DIRECTIONS FOR THIS TASK:
Gather, from the listing beneath this task, every line holding the string "движения".

WORKING DATA:

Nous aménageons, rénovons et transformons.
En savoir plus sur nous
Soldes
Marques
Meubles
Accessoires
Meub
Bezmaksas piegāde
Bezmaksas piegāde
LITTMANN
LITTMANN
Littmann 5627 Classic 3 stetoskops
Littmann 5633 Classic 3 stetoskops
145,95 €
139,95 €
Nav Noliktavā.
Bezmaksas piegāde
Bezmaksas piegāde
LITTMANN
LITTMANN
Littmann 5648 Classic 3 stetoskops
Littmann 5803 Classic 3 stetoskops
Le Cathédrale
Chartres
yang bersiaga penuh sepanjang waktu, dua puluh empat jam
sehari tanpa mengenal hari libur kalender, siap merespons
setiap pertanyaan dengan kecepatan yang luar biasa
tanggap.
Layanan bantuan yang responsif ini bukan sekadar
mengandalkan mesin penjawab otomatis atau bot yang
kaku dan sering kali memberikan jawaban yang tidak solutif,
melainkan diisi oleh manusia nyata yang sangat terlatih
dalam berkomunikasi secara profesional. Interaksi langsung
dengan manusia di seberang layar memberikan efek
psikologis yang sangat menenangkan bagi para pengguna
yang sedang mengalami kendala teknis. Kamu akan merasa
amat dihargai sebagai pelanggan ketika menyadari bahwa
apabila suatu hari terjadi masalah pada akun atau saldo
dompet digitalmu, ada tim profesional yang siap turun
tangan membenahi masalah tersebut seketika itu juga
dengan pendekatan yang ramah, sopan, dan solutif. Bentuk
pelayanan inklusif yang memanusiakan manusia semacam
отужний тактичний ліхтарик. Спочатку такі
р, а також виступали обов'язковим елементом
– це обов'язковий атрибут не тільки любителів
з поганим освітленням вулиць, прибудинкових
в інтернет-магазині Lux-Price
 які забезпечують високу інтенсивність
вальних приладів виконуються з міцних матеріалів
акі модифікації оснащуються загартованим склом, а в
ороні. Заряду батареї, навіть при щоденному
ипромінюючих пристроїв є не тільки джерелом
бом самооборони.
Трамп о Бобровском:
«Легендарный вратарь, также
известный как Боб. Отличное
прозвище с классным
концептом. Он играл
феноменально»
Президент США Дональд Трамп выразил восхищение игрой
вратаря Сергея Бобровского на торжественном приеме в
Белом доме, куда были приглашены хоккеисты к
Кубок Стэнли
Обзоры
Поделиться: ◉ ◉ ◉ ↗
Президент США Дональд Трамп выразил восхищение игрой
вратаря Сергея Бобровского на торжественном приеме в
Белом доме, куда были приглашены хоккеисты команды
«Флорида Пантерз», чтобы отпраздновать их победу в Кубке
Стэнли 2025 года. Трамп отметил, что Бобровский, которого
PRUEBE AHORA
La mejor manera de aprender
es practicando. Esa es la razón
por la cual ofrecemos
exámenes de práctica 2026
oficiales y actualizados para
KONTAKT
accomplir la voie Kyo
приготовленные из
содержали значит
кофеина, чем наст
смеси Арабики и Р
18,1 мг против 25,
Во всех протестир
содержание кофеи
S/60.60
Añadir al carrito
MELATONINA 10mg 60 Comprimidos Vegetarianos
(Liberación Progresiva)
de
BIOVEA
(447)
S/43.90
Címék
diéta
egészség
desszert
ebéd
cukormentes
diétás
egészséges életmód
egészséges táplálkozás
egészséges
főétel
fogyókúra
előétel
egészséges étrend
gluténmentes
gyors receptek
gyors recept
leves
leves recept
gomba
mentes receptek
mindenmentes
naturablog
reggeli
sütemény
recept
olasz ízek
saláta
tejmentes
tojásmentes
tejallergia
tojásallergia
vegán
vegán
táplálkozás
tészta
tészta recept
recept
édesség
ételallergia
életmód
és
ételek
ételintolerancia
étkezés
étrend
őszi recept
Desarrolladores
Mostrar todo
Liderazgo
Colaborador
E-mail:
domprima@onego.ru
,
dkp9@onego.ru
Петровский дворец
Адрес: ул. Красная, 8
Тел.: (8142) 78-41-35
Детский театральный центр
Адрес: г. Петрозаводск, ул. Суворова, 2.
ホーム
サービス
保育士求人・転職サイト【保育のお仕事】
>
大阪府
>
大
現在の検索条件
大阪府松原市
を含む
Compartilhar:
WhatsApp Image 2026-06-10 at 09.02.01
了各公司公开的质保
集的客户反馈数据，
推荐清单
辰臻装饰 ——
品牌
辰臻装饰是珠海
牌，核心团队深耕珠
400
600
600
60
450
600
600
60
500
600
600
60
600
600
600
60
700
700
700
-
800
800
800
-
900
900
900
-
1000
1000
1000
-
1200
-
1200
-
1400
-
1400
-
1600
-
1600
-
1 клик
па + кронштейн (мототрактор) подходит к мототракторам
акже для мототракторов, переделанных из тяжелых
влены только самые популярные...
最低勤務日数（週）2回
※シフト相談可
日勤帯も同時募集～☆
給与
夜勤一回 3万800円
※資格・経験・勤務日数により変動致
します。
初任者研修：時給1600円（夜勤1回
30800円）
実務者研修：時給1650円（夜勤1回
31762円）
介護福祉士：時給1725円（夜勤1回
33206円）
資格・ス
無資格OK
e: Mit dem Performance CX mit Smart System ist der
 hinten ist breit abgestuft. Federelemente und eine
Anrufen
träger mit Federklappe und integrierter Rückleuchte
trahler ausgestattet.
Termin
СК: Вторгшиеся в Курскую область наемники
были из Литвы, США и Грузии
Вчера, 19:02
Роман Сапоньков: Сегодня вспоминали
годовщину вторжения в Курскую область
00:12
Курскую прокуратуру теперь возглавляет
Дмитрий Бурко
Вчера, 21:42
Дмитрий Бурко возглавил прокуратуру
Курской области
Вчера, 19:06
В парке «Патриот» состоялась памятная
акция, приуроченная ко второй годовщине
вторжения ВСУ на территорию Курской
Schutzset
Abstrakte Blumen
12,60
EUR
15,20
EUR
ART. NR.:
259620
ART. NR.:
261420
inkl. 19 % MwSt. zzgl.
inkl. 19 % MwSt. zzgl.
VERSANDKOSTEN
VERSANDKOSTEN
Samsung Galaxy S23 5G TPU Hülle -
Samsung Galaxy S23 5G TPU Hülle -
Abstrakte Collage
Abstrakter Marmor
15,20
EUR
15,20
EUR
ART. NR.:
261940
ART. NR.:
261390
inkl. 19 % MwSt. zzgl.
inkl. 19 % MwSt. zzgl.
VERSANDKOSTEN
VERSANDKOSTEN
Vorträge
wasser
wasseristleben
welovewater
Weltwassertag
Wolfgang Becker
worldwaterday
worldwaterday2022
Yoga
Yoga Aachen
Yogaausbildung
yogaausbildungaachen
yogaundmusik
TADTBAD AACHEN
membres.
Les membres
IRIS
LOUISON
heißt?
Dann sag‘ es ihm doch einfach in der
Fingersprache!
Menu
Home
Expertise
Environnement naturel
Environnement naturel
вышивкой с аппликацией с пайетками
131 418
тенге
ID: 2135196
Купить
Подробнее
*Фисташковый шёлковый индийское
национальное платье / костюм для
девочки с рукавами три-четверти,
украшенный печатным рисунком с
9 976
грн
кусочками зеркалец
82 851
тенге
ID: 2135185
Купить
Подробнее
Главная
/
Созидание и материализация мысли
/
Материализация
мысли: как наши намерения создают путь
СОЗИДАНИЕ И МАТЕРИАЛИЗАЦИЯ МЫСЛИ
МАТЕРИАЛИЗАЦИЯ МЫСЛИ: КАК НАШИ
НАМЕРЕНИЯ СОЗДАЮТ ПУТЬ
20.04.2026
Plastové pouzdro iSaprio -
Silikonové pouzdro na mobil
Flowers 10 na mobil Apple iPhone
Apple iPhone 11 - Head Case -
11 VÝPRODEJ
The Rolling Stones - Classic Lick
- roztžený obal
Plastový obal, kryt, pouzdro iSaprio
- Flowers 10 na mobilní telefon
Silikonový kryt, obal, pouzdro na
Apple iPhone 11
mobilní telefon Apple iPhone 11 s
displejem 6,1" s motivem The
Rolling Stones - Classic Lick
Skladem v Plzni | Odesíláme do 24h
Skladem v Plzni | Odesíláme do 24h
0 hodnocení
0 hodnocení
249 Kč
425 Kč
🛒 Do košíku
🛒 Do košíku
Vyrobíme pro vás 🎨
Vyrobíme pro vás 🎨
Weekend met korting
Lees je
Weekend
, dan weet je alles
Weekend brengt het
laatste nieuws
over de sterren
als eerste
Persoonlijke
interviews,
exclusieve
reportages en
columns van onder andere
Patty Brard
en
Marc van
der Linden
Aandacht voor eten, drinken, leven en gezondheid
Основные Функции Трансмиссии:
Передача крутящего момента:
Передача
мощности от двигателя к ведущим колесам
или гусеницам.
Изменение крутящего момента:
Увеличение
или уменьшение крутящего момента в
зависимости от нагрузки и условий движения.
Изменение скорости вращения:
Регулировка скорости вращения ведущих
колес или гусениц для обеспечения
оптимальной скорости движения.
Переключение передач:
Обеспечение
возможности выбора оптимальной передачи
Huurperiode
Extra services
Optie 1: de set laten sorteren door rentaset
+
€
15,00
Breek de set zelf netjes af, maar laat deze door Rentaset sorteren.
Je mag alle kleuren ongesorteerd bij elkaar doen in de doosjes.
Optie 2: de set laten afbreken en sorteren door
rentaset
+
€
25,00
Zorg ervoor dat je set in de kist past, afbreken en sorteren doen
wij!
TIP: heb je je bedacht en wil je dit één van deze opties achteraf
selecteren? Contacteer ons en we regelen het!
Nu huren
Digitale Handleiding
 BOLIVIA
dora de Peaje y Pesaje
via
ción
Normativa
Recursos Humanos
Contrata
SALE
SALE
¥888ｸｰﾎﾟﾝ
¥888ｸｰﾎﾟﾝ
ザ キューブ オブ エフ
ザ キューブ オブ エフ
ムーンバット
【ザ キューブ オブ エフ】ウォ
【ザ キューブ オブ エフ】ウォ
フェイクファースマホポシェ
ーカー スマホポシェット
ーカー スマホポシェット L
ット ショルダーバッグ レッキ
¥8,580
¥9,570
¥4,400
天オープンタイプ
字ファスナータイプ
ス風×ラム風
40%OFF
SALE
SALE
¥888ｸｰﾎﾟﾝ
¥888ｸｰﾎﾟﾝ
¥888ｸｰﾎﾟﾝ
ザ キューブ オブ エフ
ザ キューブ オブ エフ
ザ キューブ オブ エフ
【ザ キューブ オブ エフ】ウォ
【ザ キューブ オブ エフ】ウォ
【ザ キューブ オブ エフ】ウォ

SOLUTION TO THIS TASK:
зависимости от нагрузки и условий движения.
оптимальной скорости движения.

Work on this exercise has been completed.